** EXERCISE BRIEF **
Please give an exact copy of every line from the one holding "(652, 80) none" through the final line of the records below.

** EXERCISE MATERIALS **
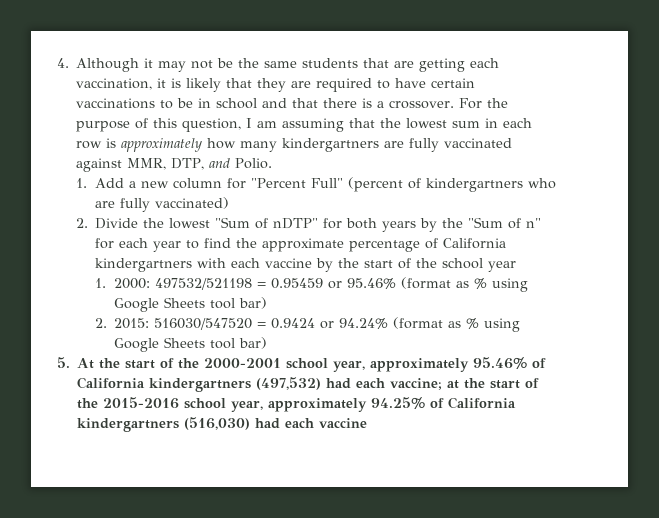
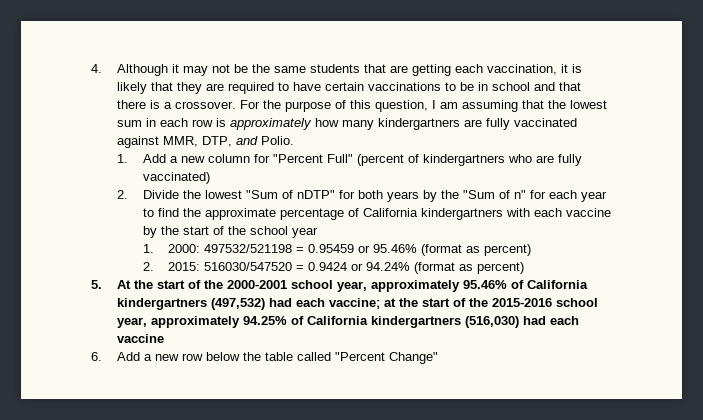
[473,278,528,292] [113,297,267,312] % using Google Sheets tool bar) -> [484,244,532,256] percent)
[466,318,521,332] [114,337,268,352] % using Google Sheets tool bar) -> [477,262,525,274] percent)
(368, 423) none -> [91,352,438,364] // 6. Add a new row below the table called "Percent Change"

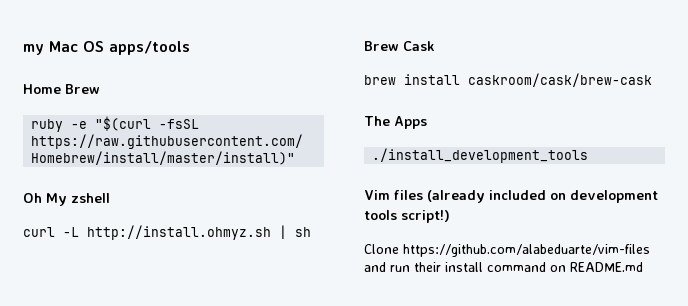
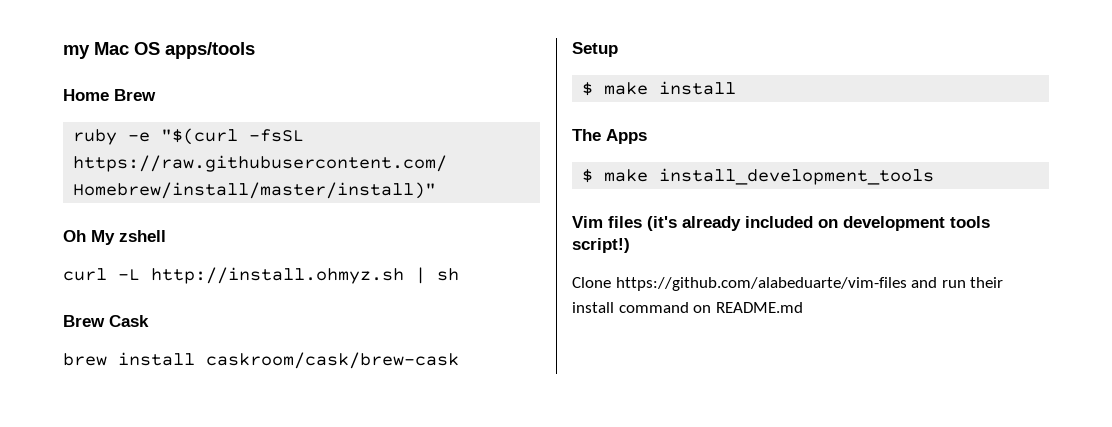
(652, 80) none -> [572,42,618,57] [582,81,737,96] // Setup // $ make install
[372,148,589,163] ./install_development_tools -> [582,168,935,185] $ make install_development_tools
[427,190,485,203] (already -> [647,216,741,231] (it's already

** SOLUTION **
(652, 80) none -> [572,42,618,57] [582,81,737,96] // Setup // $ make install
[372,148,589,163] ./install_development_tools -> [582,168,935,185] $ make install_development_tools
[427,190,485,203] (already -> [647,216,741,231] (it's already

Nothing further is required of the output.